In this study, researchers from Argentina assessed the efficacy and safety of naltrexone for the short- and long-term treatment of pruritus of cholestasis.
The research team studied 20 patients with pruritus and cholestasis.
The team obtained a baseline pruritus score over a 1 week period.
They then randomized patients to receive 50 mg per day of naltrexone, or placebo, for 2 weeks.
After a 1-week washout period, patients were crossed-over to the other therapy for a further 2 weeks.
The team assessed pruritus daily using a visual analogue scale (VAS).
|In 45% of the patients receiving naltrexone, pruritus decreased by more than 50%, compared to basal value.|
|Journal of Hepatology|
Any patients whose pruritus decreased more than 50% of basal following naltrexone treatment, received a further 50 mg per day for 2 months.
The research team found the mean basal VAS to be similar in both groups.

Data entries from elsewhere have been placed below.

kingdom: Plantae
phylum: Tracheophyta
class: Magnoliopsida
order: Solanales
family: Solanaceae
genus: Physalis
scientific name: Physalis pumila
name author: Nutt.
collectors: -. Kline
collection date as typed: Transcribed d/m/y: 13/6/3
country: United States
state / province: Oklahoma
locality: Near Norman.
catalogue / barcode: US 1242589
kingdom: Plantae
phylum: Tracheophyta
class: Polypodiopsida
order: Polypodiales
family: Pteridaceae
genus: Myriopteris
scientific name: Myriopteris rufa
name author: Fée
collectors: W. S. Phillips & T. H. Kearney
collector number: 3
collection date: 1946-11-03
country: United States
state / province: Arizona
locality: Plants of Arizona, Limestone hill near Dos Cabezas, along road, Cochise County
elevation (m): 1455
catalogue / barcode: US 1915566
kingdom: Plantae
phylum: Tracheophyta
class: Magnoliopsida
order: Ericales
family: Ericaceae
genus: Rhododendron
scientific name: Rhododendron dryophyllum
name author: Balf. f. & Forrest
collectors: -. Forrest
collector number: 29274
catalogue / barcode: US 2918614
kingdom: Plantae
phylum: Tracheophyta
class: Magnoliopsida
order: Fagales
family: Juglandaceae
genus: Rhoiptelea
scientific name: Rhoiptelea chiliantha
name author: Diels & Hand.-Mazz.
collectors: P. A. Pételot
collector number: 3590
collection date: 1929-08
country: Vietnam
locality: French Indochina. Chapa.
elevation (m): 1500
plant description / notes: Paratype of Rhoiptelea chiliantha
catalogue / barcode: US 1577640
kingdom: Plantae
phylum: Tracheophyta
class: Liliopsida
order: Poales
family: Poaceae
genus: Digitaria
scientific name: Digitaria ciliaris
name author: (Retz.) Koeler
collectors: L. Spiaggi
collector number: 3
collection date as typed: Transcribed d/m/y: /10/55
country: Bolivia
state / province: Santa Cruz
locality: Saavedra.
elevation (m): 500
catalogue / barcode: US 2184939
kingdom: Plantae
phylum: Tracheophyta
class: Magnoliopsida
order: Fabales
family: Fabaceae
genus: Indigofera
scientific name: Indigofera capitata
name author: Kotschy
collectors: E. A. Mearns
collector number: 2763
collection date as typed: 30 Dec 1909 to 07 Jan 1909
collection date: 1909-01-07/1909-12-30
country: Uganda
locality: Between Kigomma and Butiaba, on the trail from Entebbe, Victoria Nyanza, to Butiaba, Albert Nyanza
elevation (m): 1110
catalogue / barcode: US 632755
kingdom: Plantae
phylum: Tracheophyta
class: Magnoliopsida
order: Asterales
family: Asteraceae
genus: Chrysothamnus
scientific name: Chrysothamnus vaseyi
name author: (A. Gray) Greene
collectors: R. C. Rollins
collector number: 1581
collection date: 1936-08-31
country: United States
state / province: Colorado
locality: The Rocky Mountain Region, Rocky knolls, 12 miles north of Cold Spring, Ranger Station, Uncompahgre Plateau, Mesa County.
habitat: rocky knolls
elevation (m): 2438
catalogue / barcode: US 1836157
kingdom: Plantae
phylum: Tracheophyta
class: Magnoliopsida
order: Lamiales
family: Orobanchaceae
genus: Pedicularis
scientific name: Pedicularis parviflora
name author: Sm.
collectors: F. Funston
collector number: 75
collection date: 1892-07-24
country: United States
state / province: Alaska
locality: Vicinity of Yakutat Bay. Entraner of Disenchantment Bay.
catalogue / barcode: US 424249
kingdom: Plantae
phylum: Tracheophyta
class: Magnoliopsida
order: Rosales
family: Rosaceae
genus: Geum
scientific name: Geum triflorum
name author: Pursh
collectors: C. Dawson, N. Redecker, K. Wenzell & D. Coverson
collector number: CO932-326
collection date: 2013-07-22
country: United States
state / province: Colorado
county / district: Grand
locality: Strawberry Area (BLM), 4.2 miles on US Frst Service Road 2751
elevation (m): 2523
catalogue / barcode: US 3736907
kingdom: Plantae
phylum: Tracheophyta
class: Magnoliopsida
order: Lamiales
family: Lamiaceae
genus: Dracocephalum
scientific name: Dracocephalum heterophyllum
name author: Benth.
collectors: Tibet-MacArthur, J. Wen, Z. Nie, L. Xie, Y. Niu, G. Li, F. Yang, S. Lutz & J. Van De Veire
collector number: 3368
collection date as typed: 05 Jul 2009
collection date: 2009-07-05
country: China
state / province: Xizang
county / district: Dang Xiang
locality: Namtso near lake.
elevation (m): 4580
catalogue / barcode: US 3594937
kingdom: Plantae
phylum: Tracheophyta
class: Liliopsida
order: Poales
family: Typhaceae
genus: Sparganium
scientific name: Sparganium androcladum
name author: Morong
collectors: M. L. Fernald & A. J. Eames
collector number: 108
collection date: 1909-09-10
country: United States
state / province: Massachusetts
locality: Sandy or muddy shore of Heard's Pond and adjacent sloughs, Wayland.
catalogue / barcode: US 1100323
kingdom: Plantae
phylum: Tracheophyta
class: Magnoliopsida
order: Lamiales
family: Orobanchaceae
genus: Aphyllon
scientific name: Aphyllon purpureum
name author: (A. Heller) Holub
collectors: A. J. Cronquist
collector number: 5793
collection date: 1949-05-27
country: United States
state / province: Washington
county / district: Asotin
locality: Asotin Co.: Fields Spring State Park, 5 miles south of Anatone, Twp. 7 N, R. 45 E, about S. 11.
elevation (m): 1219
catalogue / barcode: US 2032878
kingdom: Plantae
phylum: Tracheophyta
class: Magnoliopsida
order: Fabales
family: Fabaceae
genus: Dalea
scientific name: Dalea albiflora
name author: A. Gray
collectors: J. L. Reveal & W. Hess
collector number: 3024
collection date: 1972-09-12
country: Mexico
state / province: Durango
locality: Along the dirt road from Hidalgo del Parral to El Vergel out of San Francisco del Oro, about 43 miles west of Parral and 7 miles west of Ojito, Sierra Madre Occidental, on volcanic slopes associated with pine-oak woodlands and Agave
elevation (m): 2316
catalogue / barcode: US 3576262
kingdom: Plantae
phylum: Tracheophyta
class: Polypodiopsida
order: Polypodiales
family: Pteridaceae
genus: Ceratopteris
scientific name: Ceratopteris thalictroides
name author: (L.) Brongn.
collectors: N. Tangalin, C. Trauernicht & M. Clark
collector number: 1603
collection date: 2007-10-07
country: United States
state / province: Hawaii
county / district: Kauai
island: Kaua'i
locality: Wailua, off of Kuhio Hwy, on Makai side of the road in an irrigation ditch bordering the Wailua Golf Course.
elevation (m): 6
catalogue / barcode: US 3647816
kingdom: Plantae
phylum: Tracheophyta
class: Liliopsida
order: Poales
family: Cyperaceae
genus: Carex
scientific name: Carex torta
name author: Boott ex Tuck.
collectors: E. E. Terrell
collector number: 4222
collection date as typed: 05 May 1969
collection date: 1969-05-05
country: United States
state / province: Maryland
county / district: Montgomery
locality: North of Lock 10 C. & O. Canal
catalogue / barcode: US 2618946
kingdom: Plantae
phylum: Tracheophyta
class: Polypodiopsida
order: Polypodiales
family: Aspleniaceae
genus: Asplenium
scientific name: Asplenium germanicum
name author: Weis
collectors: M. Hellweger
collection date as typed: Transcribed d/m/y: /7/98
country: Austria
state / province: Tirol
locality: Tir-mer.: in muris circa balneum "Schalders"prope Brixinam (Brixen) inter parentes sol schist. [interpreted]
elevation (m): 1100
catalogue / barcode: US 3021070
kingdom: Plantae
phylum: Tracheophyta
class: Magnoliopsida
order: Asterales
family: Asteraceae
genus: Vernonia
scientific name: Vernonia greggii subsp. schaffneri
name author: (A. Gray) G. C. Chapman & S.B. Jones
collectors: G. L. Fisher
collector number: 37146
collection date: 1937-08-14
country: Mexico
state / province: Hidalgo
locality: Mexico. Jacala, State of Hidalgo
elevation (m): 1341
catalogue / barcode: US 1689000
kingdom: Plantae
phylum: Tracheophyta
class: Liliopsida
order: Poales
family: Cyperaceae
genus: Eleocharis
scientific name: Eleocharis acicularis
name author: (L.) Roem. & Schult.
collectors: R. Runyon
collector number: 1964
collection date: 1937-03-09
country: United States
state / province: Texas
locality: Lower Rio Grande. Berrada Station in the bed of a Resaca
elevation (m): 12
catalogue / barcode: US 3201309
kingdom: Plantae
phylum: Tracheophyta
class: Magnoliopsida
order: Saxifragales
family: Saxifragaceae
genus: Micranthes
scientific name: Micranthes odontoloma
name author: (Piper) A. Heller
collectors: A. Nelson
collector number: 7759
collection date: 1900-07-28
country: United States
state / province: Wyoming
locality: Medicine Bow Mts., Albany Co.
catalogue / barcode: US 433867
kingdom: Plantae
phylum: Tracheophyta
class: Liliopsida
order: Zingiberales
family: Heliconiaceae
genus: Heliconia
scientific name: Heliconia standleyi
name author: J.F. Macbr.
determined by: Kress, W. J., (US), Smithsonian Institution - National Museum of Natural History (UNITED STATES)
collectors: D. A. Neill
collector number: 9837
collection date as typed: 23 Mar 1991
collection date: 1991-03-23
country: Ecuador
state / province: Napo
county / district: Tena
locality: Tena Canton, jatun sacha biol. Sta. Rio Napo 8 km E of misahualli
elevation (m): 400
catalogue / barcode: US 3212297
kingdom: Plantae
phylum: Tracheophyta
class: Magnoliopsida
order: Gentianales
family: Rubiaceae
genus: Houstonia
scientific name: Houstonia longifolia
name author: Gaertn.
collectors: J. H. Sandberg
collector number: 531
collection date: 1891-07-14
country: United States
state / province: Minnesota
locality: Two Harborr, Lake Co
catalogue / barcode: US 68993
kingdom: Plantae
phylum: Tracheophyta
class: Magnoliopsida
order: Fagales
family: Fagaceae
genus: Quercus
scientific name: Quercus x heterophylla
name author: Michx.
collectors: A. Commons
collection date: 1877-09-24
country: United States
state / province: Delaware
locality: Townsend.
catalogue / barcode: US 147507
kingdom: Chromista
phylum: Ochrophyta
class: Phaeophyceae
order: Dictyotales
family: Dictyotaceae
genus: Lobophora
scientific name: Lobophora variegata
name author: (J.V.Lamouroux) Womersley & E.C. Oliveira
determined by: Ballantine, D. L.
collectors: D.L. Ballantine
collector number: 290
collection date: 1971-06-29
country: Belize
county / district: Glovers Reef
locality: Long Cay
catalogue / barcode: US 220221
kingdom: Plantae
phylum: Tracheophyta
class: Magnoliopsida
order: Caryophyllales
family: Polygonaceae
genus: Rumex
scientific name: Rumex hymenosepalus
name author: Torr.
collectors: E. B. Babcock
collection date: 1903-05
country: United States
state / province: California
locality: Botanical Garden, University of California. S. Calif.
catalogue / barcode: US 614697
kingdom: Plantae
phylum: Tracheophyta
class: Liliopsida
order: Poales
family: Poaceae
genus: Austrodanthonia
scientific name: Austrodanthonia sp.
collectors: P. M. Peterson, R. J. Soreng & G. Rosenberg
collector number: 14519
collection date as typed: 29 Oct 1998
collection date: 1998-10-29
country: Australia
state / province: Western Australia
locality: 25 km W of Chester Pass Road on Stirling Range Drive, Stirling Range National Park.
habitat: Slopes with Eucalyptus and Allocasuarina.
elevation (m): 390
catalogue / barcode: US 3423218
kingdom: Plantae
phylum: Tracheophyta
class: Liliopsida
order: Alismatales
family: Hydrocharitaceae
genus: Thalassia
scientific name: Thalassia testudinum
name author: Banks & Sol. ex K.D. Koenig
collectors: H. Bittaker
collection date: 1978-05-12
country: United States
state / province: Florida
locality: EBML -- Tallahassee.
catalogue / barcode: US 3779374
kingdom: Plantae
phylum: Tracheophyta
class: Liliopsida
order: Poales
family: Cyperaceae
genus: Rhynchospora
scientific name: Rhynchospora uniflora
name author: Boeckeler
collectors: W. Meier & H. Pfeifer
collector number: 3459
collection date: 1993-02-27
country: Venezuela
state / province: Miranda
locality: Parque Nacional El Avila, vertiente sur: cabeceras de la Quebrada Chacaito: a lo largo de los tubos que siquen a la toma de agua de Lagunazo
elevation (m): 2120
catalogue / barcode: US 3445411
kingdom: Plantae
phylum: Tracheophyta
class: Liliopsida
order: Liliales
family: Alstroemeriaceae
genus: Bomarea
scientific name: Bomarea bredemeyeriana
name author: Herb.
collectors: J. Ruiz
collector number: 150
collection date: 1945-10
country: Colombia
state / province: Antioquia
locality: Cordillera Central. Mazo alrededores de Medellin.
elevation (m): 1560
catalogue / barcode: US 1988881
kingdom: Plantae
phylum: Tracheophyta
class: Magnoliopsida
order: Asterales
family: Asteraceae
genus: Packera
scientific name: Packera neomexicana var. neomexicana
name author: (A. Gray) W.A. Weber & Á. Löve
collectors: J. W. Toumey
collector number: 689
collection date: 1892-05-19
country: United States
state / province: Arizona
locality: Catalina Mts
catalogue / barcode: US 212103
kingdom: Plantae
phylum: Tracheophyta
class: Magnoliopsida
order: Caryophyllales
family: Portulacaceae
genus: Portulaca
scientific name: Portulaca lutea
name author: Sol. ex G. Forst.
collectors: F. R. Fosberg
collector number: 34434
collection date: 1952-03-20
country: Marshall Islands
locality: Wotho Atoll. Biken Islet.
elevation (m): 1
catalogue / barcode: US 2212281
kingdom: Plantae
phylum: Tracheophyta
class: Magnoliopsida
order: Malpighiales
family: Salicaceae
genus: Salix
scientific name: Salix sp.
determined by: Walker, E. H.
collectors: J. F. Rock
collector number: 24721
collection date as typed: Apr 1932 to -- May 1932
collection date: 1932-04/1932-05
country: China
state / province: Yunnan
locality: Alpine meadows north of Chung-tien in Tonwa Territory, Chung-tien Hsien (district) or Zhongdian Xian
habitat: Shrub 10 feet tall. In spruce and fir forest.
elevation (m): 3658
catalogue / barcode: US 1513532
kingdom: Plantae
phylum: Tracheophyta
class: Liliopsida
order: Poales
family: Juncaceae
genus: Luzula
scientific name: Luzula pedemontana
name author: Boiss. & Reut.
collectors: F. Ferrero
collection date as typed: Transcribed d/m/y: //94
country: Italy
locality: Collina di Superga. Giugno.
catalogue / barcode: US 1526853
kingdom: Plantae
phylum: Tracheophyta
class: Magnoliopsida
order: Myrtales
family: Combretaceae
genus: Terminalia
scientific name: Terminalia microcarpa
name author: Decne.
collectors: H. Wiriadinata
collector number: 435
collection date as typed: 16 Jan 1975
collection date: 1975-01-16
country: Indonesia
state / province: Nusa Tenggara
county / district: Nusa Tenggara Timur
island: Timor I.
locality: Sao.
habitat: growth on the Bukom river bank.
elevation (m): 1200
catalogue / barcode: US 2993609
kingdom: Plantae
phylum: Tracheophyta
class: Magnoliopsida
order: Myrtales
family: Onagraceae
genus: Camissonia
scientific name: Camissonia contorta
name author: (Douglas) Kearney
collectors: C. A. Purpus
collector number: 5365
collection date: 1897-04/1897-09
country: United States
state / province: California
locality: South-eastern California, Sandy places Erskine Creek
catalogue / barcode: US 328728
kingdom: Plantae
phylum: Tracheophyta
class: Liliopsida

However, the VAS showed greater and more significant changes with naltrexone treatment, than with placebo (p<0.0003).
They found that in 45% of the patients receiving naltrexone, pruritus decreased by more than 50%, compared to basal value.
In 5 patients pruritus disappeared completely.
They team observed no significant changes in serum biochemistry.
The majority of adverse events due to treatment occurred during the first 48 hours of naltrexone therapy. These were consistent with opioid withdrawal-like phenomena; they spontaneously disappeared 2 days after starting treatment.
Dr Rubén Terg's team concluded, "Naltrexone can be considered as an alternative option to treat pruritus of cholestasis".
"In the current study, side effects were transient and did not require specific medication."
In a related editorial in the same publication Dr Anthony Jones from the Academic Medical Center, Amsterdam, The Netherlands, also discusses the use of opiate antagonists for pruritus of cholestasis.
He concludes, "The observation that the oral administration of an opiate antagonist to cholestatic patients (who had not received an opiate) often precipitates a transient opioid withdrawal-like reactions".
Furthermore, "Supports the hypothesis that opioidergic tone in the central nervous system is increased in cholestasis, and strengthens the rationale for treating the pruritus of cholestasis with an opiate antagonist".